ALL HAIL THE BENJAMIN SHERIDAN!!!!!!!!!


----------



## 308 (Jul 10, 2007)

16gauge ithaca single shot
22 marlin lever action
16gauge ithaca model 37 featherlight :beer: :sniper:


----------



## BRCincy (Oct 5, 2007)

I use a Remington 870 pump 12 gauge, a 20 gauge percussion Muzzleloading shotgun, and a 20 gauge flintlock Northwest Trade Gun.


----------



## squirrelman86 (Nov 8, 2006)

In the early seasons of fall when the leaves are still on the trees i use a Savage 20 gauge pump and a Savage 410 gauge pump.

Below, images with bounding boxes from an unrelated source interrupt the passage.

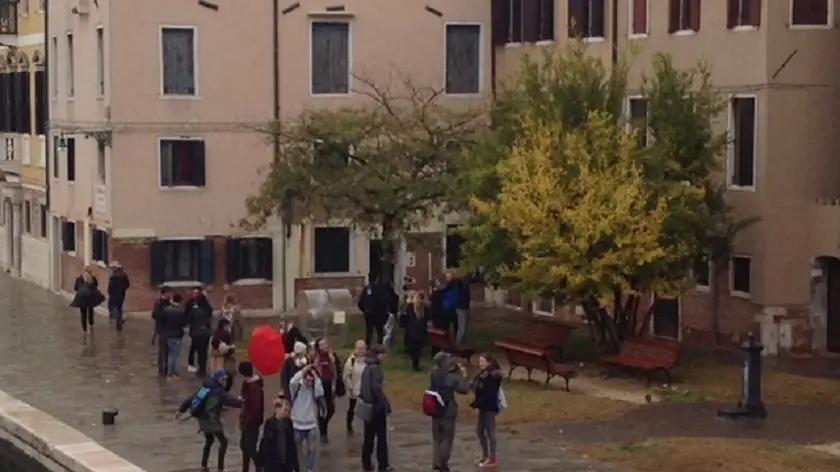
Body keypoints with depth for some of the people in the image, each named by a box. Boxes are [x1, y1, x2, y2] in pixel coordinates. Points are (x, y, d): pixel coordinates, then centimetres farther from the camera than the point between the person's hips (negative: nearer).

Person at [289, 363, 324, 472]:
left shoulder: (315, 389, -4)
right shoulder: (297, 386, -9)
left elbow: (320, 393, -26)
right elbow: (292, 382, -32)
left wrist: (316, 377, -24)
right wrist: (304, 370, -30)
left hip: (311, 425, 2)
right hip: (297, 424, -2)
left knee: (312, 449, 9)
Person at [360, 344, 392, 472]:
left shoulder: (367, 367, 11)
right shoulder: (375, 368, -17)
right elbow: (377, 388, -23)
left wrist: (364, 399, 16)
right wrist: (386, 404, -19)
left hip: (368, 406, 8)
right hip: (377, 406, -8)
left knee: (369, 436, 13)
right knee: (381, 436, 1)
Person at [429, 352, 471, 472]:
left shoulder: (434, 373, -2)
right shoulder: (450, 377, -22)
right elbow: (464, 389, -17)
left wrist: (456, 370, 3)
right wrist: (464, 375, -6)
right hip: (448, 411, -6)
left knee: (437, 437, 17)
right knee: (447, 438, 7)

In the bitter cold days of the winter when the leaves have fallen copmpletey off the trees i use a Savage .22 LR with a Simmons scope mounted on a see-thru mount.


----------



## Bgunit68 (Dec 26, 2006)

A Browning BAR Safari 300 Win Mag w/BOSS. Actually, that's for a little bigger game. I've been using a Franchi 12 gauge. But if the UPS Tracking Info is correct. I'll have a Gamo Hunter Extreme before lunch today. I ordered it from Midway for $449(after I ordered it I found it on Sportsman guide for $431 club price). I also ordered a ton of different style and grain pellets. I did order a pack of the PBA raptors. But from what I read they aren't very accurate. I just want to see a pellet go that fast. I ordered the Kodiak Match 10.6 grain along with 5 or 6 other types.


----------



## ishootstuff (Oct 19, 2007)

i use a pumpmaster and a storm 1000xt.


----------



## Neanderthal (Oct 30, 2007)

I use my Marlin Golden 39M lever action .22 or any of my 12 ga. shotguns. Stoeger model 2000, Rem 870 Wingmaster, Stoeger Condor o/u.


----------